Objectif du cours
The rapid advancements in artificial intelligence are showing no signs of slowing down. From GPT-1 to GPT-4, we are uncertain where this race for performance is leading us, but we are aware that experts are warning of potentially catastrophic risks (Statement on AI Risk | CAIS). The highly publicized launches of chatbots with spectacular performances are just the tip of the iceberg of recent advancements. Some models compete with humans on specific tasks, from DALL·E in image generation to Whisper in oral text transcription. Others, more general models, simultaneously master dialogues, video games, and real-world robotics, or can even freely perform tasks on the internet.
While these technologies are awe-inspiring, allowing us to enhance biomedical research, break down language barriers, and lighten administrative work, significant technical flaws remain in developing these general-purpose models with high safety standards. Models like ChatGPT or Bing Chat, although specifically developed to be polite and benevolent towards the user, can be easily manipulated.
In this course, we will address these major technical flaws. These models remain large black boxes whose behaviors are unpredictable for the enterprise actors deploying them. In this opacity, we cannot guarantee that their actions will conform to our expectations. A second flaw is the lack of robustness; the models are trained on a particular dataset and must therefore generalize to new situations during their deployment. The fact that Bing Chat threatens users when it was trained to help them illustrates this failure of generalization. The third flaw lies in the difficulty of specifying precisely to a model the desired objective, given the complexity and diversity of human values.
We will begin the seminar by studying the functioning of the largest models (GPT3, Text-to-image, etc.) and the reasons for their performance. You will be able to understand and re-code a transformer yourself.
Then, we will address different solution paradigms: Specification techniques with Reinforcement Learning (RLHF and its variations), mechanistic interpretability of transformers (how information is represented in neural networks, understanding the internal functioning of neural networks, robustly editing a language model’s knowledge by modifying its memory, …), scalable oversight (training and alignment techniques that are likely to work even with superhuman-level AIs), agent foundation (The Corrigibility problem), as well as higher-level aspects such as the governance of general AIs.
Organisation des séances
7x2hours sessions + Project. Before each session, students must read pedagogical resources.
Activities during sessions: Presentations of papers, expert interventions, research projects, and sometimes debates and discussions.
Indicative program:
- Capability – Transformers. architecture – text-to-image models – Hypotheses of the seminar.
- Panorama of RL (DQN, Policy Gradient, MuZero, EfficientZero, an the algo that learns faster than humans on Atari)

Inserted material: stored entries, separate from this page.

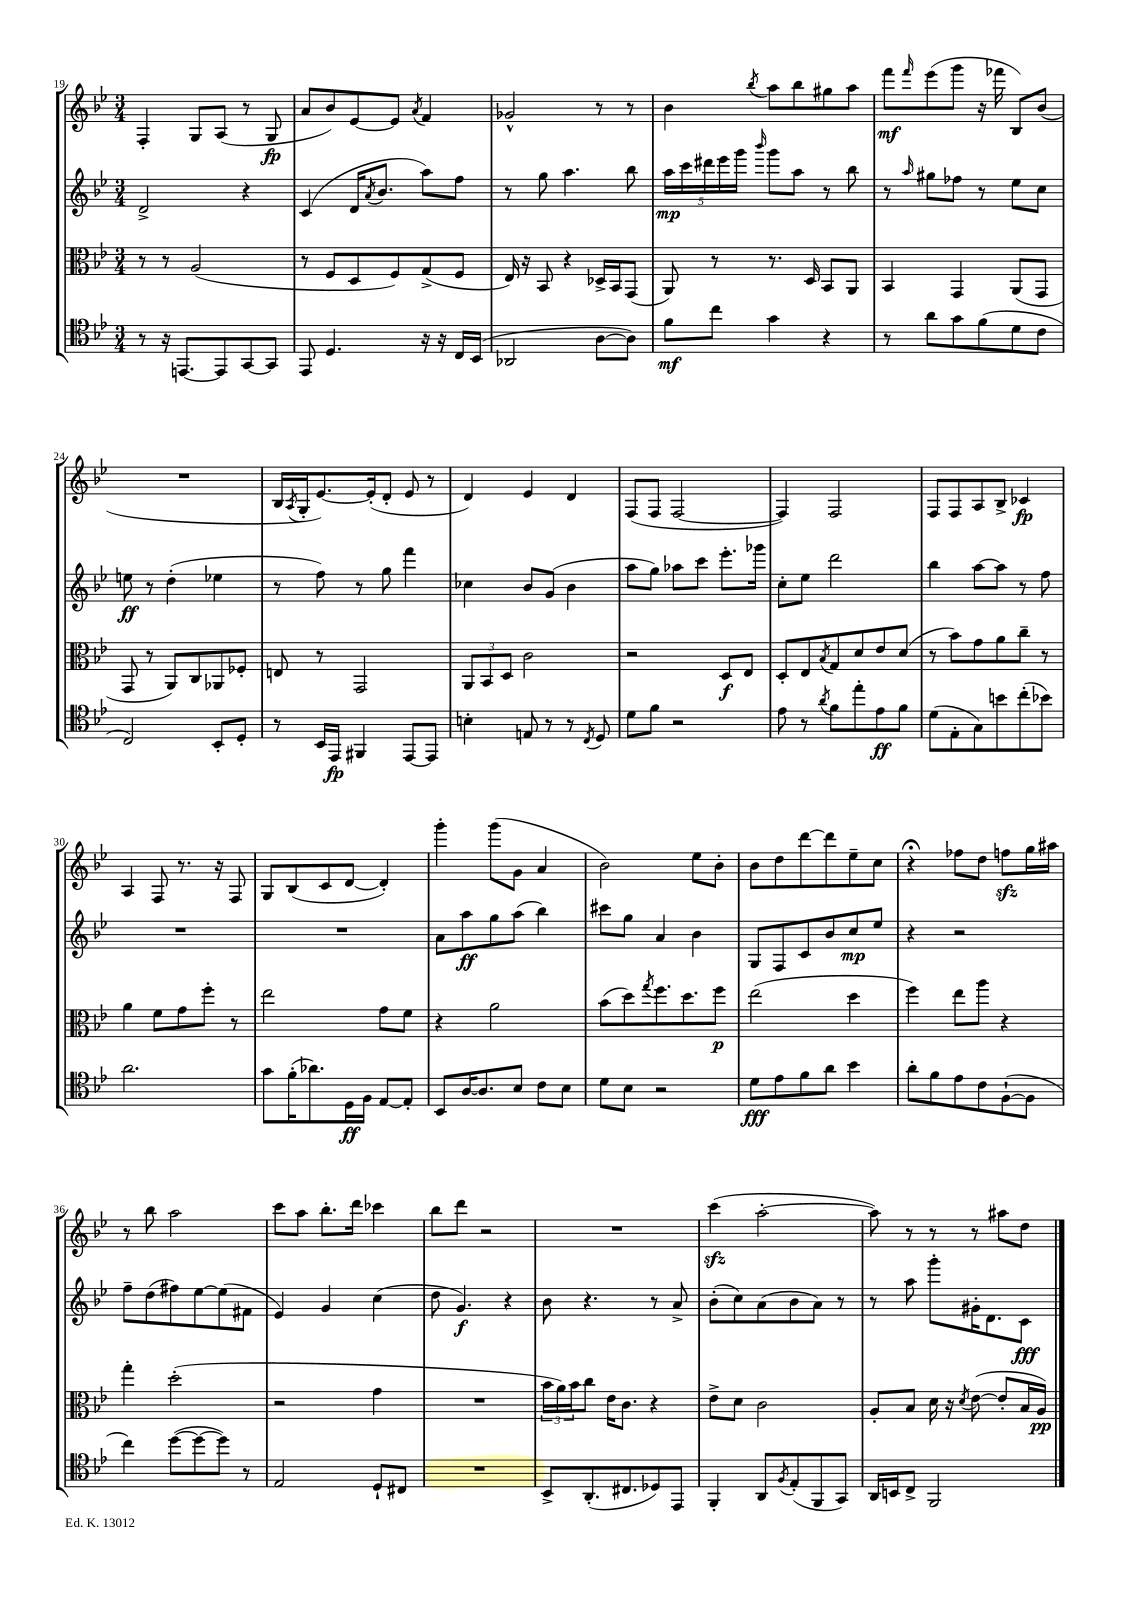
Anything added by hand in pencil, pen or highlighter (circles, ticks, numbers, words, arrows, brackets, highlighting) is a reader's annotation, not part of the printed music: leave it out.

**kern	**kern	**kern	**kern
*staff4	*staff3	*staff2	*staff1
*clefC4	*clefC3	*clefG2	*clefG2
*k[b-e-]	*k[b-e-]	*k[b-e-]	*k[b-e-]
*M3/4	*M3/4	*M3/4	*M3/4
8r	8r	2d^/	4F'/
16r	8r	.	.
[8.EE/L	.	.	.
.	(2A/	.	8G/L
8EE/]	.	.	(8A/J
[8GG/	.	4r	8r
8GG/]J	.	.	8G/
=	=	=	=
8EE-/	8r	(4c/	8a/L
4.D/	8F/L	.	8b-/)
.	8D/	16d/LK	[8e-/
.	.	8qa/	.
.	.	8.b-/J	.
.	8F/)	.	8e-/]J
.	.	.	8qa/
16r	(8G^/	8aa\L)	4f/
16r	.	.	.
16C/LL	8F/J	8ff\J	.
(16BB-/JJ	.	.	.
=	=	=	=
2AA-/	16E-/)	8r	2g-^^/
.	16r	.	.
.	8BB-/	8gg\	.
.	4r	4.aa\	.
[8A\L	16D-^/LL	.	8r
.	16BB-/J	.	.
8A\]J)	(8GG/J	8bb-\	8r
=	=	=	=
8f\L	8AA/)	20aa\LL	4b-\
.	.	20ccc\	.
.	.	20ddd#\	.
8cc\J	8r	.	.
.	.	20eee-\	.
.	.	20ggg\JJ	.
.	.	16qqbbb-/	8qbb-/
4g\	8.r	8ggg\L	8aa\L
.	.	8aa\J	8bb-\
.	16D/	.	.
4r	8BB-/L	8r	8gg#\
.	8AA/J	8bb-\	8aa\J
=	=	=	=
8r	4BB-/	8r	8fff\L
.	.	16qqaa/	16qqfff/
8a\L	.	8gg#\L	(8eee-\
8g\	4GG/	8ff-\J	8ggg\J
(8f\	.	8r	16r
.	.	.	16fff-\
8d\	(8AA/L	8ee-\L	8B-/L)
8c\J	8GG/J	8cc\J	(8b-/J
=	=	=	=
2C/)	8GG/	8ee\	2.r
.	8r	8r	.
.	8AA/L)	(4dd'\	.
.	8C/	.	.
8BB-'/L	8AA-/	4ee-\	.
8D'/J	8F-'/J	.	.
=	=	=	=
8r	8E/	8r	16B-/LL
.	.	.	8qA/
.	.	.	16G'/J
16BB-/LL	8r	8ff\)	[8.e-/)
16EE-/JJ	.	.	.
4FF#/	2GG/	8r	.
.	.	.	(16e-'/]k
.	.	8gg\	8d'/J
[8EE-/L	.	4fff\	8e-/
8EE-/]J	.	.	8r
=	=	=	=
4B'\	12AA/L	4cc-\	4d/)
.	12BB-/	.	.
.	12D/J	.	.
8E/	2c\	8b-/L	4e-/
8r	.	(8g/J	.
8r	.	4b-\	4d/
8qC/	.	.	.
8D/	.	.	.
=	=	=	=
8d\L	2r	8aa\L	(8F/L
8f\J	.	8gg\J)	8F/J
2r	.	8aa-\L	[2F/
.	.	8ccc\J	.
.	8D/L	8.eee-'\L	.
.	8E-/J	.	.
.	.	16ggg-\Jk	.
=	=	=	=
8e-\	8D'/L	8cc'\L	4F/])
8r	8E-/	8ee-\J	.
8qa/	8qB-/	.	.
8f\L	8G/	2ddd\	2F/
8ee-'\	8d/	.	.
8e-\	8e-/	.	.
8f\J	(8d/J	.	.
=	=	=	=
(8d\L	8r	4bb-\	8F/L
8E-'\	8b-\L)	.	8F/
8G\)	8g\	[8aa\L	8A/
8b\	8a\	8aa\]J	8B-^/J
(8cc'\	8cc~\J	8r	4c-/
8b-\J)	8r	8ff\	.
=	=	=	=
2.a\	4a\	2.r	4A/
.	8f\L	.	8F/
.	8g\	.	8.r
.	8ff'\J	.	.
.	.	.	16r
.	8r	.	8F/
=	=	=	=
8g\L	2ee-\	2.r	8G/L
(16f'\K	.	.	(8B-/
8.a-\)	.	.	.
.	.	.	8c/
16D\L	.	.	[8d/J
16F\JJ	.	.	.
[8E-/L	8g\L	.	4d'/])
8E-'/]J	8f\J	.	.
=	=	=	=
8BB-/L	4r	8a\L	4ggg'\
[16A/K	.	8aa\	.
8.A/]	.	.	.
.	2a\	8gg\	(8ggg\L
8B-/J	.	(8aa\J	8g\J
8c\L	.	4bb-\)	4a/
8B-\J	.	.	.
=	=	=	=
8d\L	(8b-\L	8ccc#\L	2b-\)
8B-\J	8dd\)	8gg\J	.
.	8qgg/	.	.
2r	8.ff\	4a/	.
.	8.dd\	.	.
.	.	4b-\	8ee-\L
.	8ff\J	.	8b-'\J
=	=	=	=
8d\L	(2ee-\	8G/L	8b-\L
8e-\	.	8F/	8dd\
8f\	.	8c/	[8ddd\
8a\J	.	8b-/	8ddd\]
4b-\	4dd\	8cc/	8ee-~\
.	.	8ee-/J	8cc\J
=	=	=	=
8a'\L	4ff\)	4r	4r;
8f\	.	.	.
8e-\	8ee-\L	2r	8ff-\L
8c\	8aa\J	.	8dd\J
([8F`\	4r	.	8ff\L
8F\]J	.	.	16gg\L
.	.	.	16aa#\JJ
=	=	=	=
4cc\)	4gg'\	8ff~\L	8r
.	.	(8dd\	8bb-\
([8dd\L	(2dd'\	8ff#\)	2aa\
8dd\_	.	[8ee-\	.
8dd\]J)	.	(8ee-\]	.
8r	.	8f#\J	.
=	=	=	=
2E-/	2r	4e-/)	8ccc\L
.	.	.	8aa\J
.	.	4g/	8.bb-'\L
.	.	.	16ddd\Jk
8D`/L	4g\	(4cc\	4ccc-\
8C#/J	.	.	.
=	=	=	=
2.r	2.r	8dd\	8bb-\L
.	.	4.g/)	8ddd\J
.	.	.	2r
.	.	4r	.
=	=	=	=
8BB-^/L	24b-\LL	8b-\	2.r
.	24a\)	.	.
.	24b-\J	.	.
(8.AA'/	8cc\J	4.r	.
.	16e-\LK	.	.
8.C#/	8.c\J	.	.
8D-/)	4r	8r	.
8EE-/J	.	8a^/	.
=	=	=	=
4FF'/	8e-^\L	(8b-'\L	(4ccc\
.	8d\J	8cc\)	.
8AA/L	2c\	(8a\	[2aa'\
8qF/	.	.	.
(8E-'/	.	8b-\	.
8FF/	.	8a\J)	.
8GG/J)	.	8r	.
=	=	=	=
16AA/LL	8A'/L	8r	8aa\])
16BB/J	.	.	.
8C^/J	8B-/J	8aa\	8r
2FF/	16d\	8ggg'\L	8r
.	16r	.	.
.	8qd/	.	.
.	([8e-\	16g#'\K	8r
.	.	8.d\	.
.	8e-'/]L	.	8aa#\L
.	16B-/L	8c\J	8dd\J
.	16A/JJ)	.	.
==	==	==	==
*-	*-	*-	*-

- Introduction to Risks – (Inspired by the framework proposed by Rohin Shah, head of alignment at Google DeepMind) – inner – outer alignment – risk framework.
- Scalable Oversight and an explanation of OpenAI’s Plan and its flaws.
- Interpretability in Vision – feature visualization, pixel attribution techniques
- Interpretability of transformers – To understand the internal functioning of neural networks, robustly edit the knowledge of a language model by modifying its memory or force the specialization of an activation layer.
- AI Governance: Just like the nuclear industry has a safety industry, artificial intelligence needs to foster an entire ecosystem focused on AI safety. We will delve into the technical research applicable to AI governance.(Benchmarks, model evaluations, Compute governance, etc)
A recording of the training day summarizing last year’s seminar is available here, but the curriculum will be updated significantly as research progresses rapidly.
Mode de validation
Grading 100% Project. + Bonus TPs
Références
The website of last year’s course is made available here. During the Seminar, we will cover more than a hundred recent papers. Here is a selection:
Vaswani, Ashish, et al. « Attention is all you need. » Advances in neural information processing systems 30 (2017).
Ngo, Richard. « The alignment problem from a deep learning perspective. » arXiv preprint arXiv:2209.00626 (2022).
Silver, David, et al. « Mastering chess and shogi by self-play with a general reinforcement learning algorithm. » arXiv preprint arXiv:1712.01815 (2017).
Ye, Weirui, et al. « Mastering atari games with limited data. » Advances in Neural Information Processing Systems 34 (2021): 25476-25488.
Hubinger, Evan, et al. « Risks from learned optimization in advanced machine learning systems. » arXiv preprint arXiv:1906.01820 (2019).
Di Langosco, Lauro Langosco, et al. « Goal misgeneralization in deep reinforcement learning. » International Conference on Machine Learning. PMLR, 2022.
Hendrycks, Dan, et al. « Unsolved problems in ml safety. » arXiv preprint arXiv:2109.13916 (2021).